[設問と課題]:
A. 顎関節症についての文章から、次の問いに答えてください。
(i) 口を大きく開けられない症状は何と呼ばれているか。
(ii) 矯正治療で噛み合わせが改善されると、何が軽減されるケースがあるか。
(iii) 顎関節の何に根本的な原因がある場合、矯正治療による症状の改善はあまり期待できないか。
B. 顎関節症についての文章のうち、「顎関節症の症状が、インビザラ」で始まり「改軽減されることがあります。」で終わる部分を一字一句そのまま書き出してください。

:: 抜粋本文 ::

原因は多岐にわたり、「こうすれば治る」という治療法は確立されていないため、長く症状にお悩みの方が少なくありません。

顎関節症の3大症状

  • 顎が痛い
  • 口を大きく開けられない(開口障害)
  • 口を開ける・顎を動かすと音がする(関節雑音)

マウスピース矯正で顎関節症は治る?治らない?

顎関節症の症状が、インビザラインなどのマウスピース矯正、また歯その他矯正治療で軽減されることがあります。ただし、歯並び・咬み合わせによる原因を取り除くことはできますが、症状改善を目的とした治療ではありません。

歯列矯正で治るケース

歯列矯正で治るケース

噛み合わせの乱れ、歯ぎしり・食いしばりなどを原因として顎関節症を発症している場合には、マウスピース矯正を含めた矯正治療による改軽減されることがあります。
矯正治療では噛み合わせを考慮して歯並びを治療し、噛み合わせが改善されることで、歯ぎしり・食いしばりが軽減されるケースがあるためです。

歯列矯正では治らないケース

一方で、噛み合わせの乱れや歯ぎしり・食いしばり以外に原因がある顎関節症の場合や、顎関節の機能・形態に根本的な原因がある場合には、矯正治療による症状の改善はあまり期待できません。

:::
:: 提供データ ::

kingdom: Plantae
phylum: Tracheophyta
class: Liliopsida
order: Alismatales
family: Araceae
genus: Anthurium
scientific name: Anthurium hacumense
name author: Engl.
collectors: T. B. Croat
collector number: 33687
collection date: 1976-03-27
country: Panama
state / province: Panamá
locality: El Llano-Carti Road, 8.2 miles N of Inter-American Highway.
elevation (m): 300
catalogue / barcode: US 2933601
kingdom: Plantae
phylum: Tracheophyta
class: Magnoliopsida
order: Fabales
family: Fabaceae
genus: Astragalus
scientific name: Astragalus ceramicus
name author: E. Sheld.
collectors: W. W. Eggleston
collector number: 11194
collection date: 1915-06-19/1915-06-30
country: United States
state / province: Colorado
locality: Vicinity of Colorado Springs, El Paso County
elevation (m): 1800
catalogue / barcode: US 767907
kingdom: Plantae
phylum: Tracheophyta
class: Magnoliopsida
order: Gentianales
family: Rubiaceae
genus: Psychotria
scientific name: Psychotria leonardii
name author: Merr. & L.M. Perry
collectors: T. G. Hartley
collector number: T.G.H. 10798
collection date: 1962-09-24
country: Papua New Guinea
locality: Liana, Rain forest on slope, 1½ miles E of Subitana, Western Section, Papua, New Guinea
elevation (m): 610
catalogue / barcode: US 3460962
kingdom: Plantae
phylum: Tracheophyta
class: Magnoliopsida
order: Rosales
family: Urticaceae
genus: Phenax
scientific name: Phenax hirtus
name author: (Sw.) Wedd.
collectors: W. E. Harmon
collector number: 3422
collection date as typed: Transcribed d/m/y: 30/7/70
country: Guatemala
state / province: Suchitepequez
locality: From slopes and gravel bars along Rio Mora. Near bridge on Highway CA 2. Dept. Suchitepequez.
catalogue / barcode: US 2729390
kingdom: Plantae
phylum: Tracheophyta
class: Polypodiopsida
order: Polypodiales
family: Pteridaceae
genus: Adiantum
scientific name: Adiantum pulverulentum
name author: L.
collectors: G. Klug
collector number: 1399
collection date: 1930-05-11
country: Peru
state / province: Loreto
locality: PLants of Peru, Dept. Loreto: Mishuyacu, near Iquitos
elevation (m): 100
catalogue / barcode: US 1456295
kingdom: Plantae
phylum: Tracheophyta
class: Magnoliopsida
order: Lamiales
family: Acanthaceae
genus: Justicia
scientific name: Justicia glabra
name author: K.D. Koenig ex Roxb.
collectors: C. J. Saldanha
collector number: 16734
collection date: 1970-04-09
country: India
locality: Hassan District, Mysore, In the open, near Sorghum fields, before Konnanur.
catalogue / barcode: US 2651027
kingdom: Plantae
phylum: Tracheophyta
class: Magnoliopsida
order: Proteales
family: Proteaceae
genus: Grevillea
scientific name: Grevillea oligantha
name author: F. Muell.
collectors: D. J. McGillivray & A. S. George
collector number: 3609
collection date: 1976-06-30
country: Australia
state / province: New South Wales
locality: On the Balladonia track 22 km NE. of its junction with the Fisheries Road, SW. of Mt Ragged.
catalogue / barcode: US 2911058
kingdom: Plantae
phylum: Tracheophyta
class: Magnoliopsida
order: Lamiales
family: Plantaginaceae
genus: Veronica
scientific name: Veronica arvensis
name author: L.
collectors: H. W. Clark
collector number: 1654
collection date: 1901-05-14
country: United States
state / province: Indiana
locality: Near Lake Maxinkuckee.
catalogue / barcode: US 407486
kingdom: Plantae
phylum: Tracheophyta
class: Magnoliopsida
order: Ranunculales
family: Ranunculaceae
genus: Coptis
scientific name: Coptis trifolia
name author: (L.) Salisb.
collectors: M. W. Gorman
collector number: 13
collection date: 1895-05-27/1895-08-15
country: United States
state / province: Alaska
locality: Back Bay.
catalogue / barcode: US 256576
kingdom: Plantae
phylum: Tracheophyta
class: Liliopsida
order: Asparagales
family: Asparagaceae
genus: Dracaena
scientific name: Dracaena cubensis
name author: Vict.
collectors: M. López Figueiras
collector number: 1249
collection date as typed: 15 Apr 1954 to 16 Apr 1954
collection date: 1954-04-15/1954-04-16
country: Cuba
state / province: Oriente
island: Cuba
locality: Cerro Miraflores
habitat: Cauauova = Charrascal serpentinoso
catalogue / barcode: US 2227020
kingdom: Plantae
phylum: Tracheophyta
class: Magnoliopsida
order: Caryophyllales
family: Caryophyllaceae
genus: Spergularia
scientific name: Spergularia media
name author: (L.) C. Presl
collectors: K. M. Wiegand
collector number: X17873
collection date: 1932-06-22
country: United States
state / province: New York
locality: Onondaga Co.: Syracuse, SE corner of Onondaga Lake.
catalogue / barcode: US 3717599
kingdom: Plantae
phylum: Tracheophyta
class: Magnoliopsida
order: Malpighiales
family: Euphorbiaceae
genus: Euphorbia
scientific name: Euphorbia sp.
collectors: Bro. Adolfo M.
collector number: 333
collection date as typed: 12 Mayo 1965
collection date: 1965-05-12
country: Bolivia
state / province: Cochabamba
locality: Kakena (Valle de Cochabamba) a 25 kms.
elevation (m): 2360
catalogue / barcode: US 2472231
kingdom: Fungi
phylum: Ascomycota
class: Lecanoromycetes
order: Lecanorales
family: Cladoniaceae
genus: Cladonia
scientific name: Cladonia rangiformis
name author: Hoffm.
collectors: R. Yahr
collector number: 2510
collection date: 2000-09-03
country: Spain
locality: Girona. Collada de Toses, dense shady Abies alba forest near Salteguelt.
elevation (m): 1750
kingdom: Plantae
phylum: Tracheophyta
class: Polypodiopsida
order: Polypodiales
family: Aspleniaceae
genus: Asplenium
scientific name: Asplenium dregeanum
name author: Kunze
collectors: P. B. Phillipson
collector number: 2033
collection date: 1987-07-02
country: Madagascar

:::

[番号別解答]:
A.
(i) 開口障害
(ii) 歯ぎしり・食いしばり
(iii) 機能・形態

B.
顎関節症の症状が、インビザラインなどのマウスピース矯正、また歯その他矯正治療で軽減されることがあります。ただし、歯並び・咬み合わせによる原因を取り除くことはできますが、症状改善を目的とした治療ではありません。

歯列矯正で治るケース

歯列矯正で治るケース

噛み合わせの乱れ、歯ぎしり・食いしばりなどを原因として顎関節症を発症している場合には、マウスピース矯正を含めた矯正治療による改軽減されることがあります。